**Goal of the exercise**
From the line with "an IHC micrograph" through the line with "significant protein expression", repeat the entries verbatim, both end lines included, and add nothing.

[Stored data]
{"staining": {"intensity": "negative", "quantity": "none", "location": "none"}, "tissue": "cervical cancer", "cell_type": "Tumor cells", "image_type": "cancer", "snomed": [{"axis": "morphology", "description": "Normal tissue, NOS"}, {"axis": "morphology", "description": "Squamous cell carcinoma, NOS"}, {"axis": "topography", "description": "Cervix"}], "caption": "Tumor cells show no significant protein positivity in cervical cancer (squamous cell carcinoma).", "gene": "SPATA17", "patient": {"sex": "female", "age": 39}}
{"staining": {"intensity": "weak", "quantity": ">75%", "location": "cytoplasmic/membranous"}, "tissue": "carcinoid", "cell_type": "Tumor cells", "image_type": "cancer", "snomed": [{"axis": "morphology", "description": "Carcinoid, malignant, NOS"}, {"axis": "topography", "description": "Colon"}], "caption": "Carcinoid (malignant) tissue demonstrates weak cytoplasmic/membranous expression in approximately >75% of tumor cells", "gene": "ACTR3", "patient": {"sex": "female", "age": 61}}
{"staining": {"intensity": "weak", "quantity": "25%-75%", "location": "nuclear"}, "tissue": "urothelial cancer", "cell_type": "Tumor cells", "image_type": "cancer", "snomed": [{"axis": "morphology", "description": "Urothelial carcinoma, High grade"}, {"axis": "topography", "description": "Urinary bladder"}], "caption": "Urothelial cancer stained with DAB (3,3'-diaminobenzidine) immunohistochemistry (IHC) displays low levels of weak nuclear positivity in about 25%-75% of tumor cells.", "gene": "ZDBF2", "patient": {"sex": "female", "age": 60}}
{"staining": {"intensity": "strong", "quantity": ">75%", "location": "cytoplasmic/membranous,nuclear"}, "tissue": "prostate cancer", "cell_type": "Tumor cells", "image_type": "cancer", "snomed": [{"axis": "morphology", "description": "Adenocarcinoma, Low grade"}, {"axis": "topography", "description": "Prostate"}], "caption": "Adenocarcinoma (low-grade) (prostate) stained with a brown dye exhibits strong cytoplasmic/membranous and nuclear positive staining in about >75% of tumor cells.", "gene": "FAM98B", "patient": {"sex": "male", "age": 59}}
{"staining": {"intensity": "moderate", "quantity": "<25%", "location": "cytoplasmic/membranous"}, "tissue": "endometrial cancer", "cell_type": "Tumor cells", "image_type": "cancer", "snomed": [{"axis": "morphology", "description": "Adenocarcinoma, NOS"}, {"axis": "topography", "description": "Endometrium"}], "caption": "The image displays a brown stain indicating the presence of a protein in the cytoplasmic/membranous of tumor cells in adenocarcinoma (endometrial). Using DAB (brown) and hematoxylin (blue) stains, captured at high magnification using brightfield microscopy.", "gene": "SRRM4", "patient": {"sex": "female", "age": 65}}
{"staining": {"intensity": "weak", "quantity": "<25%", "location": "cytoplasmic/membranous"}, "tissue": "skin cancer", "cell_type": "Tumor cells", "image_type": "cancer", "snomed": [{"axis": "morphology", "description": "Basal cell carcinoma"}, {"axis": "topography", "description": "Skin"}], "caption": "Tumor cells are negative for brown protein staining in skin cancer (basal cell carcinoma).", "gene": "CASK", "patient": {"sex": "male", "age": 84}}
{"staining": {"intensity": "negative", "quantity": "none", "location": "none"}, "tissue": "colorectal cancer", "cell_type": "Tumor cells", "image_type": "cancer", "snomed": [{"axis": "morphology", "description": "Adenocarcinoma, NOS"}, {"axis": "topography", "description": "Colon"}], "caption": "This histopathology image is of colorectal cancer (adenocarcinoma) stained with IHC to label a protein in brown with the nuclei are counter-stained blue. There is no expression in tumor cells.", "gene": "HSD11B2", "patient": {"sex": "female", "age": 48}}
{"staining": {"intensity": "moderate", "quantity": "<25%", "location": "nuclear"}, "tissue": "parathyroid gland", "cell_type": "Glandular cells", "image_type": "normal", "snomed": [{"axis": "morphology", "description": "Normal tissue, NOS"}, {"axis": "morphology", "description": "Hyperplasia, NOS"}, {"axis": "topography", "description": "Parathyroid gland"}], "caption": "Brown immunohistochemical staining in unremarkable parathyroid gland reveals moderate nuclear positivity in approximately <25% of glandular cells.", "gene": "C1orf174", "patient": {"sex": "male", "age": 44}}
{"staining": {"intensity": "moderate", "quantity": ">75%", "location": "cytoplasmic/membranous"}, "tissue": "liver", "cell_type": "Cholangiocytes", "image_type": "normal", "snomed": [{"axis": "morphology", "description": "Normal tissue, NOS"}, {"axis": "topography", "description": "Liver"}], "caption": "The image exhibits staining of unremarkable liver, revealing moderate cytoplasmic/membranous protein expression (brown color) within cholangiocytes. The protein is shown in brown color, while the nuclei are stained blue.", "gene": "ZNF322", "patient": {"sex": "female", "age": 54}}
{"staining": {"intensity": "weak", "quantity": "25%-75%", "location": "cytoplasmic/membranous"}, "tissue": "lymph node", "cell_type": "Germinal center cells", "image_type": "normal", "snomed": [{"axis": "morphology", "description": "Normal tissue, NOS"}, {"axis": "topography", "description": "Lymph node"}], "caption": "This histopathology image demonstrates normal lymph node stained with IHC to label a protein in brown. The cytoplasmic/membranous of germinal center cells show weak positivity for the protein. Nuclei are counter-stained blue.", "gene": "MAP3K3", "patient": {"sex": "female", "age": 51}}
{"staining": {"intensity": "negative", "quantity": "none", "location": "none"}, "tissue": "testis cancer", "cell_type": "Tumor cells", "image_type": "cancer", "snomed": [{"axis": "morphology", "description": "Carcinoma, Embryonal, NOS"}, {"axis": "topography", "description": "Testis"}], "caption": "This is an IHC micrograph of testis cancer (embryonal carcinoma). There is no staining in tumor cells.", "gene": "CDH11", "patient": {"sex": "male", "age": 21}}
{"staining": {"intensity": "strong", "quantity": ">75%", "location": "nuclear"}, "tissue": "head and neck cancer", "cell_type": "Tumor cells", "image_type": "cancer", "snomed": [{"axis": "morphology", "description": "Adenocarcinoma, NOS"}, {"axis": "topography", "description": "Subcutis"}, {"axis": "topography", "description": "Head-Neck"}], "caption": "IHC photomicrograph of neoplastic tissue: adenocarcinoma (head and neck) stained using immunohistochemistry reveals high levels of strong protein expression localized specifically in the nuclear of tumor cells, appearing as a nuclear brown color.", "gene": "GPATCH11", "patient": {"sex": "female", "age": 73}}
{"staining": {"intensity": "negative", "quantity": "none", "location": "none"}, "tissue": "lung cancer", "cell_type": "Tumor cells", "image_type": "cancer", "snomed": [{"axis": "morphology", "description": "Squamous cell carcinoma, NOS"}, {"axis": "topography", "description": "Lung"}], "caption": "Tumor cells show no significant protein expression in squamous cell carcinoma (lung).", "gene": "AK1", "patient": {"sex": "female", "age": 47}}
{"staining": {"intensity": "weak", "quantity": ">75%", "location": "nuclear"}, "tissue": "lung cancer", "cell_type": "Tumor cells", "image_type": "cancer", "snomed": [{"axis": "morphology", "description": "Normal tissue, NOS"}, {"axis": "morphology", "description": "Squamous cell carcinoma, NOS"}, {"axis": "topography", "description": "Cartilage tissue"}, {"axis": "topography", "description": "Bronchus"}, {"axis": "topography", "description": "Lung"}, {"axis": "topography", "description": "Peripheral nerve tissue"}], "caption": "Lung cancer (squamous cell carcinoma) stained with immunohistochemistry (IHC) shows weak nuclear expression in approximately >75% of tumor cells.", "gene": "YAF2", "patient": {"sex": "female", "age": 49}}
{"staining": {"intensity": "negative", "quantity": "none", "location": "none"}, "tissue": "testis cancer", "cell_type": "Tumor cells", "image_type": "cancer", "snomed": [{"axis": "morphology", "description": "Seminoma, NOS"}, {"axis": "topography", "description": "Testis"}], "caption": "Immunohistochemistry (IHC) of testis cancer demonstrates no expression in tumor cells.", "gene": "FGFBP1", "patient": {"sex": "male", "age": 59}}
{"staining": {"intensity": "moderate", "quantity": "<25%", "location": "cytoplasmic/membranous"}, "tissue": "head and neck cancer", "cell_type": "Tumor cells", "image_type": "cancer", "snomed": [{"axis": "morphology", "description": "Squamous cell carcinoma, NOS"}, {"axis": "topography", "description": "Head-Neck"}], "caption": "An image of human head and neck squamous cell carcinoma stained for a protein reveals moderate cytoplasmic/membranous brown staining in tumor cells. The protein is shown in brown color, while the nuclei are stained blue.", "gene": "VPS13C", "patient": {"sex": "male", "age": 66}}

**Task answer**
{"staining": {"intensity": "negative", "quantity": "none", "location": "none"}, "tissue": "testis cancer", "cell_type": "Tumor cells", "image_type": "cancer", "snomed": [{"axis": "morphology", "description": "Carcinoma, Embryonal, NOS"}, {"axis": "topography", "description": "Testis"}], "caption": "This is an IHC micrograph of testis cancer (embryonal carcinoma). There is no staining in tumor cells.", "gene": "CDH11", "patient": {"sex": "male", "age": 21}}
{"staining": {"intensity": "strong", "quantity": ">75%", "location": "nuclear"}, "tissue": "head and neck cancer", "cell_type": "Tumor cells", "image_type": "cancer", "snomed": [{"axis": "morphology", "description": "Adenocarcinoma, NOS"}, {"axis": "topography", "description": "Subcutis"}, {"axis": "topography", "description": "Head-Neck"}], "caption": "IHC photomicrograph of neoplastic tissue: adenocarcinoma (head and neck) stained using immunohistochemistry reveals high levels of strong protein expression localized specifically in the nuclear of tumor cells, appearing as a nuclear brown color.", "gene": "GPATCH11", "patient": {"sex": "female", "age": 73}}
{"staining": {"intensity": "negative", "quantity": "none", "location": "none"}, "tissue": "lung cancer", "cell_type": "Tumor cells", "image_type": "cancer", "snomed": [{"axis": "morphology", "description": "Squamous cell carcinoma, NOS"}, {"axis": "topography", "description": "Lung"}], "caption": "Tumor cells show no significant protein expression in squamous cell carcinoma (lung).", "gene": "AK1", "patient": {"sex": "female", "age": 47}}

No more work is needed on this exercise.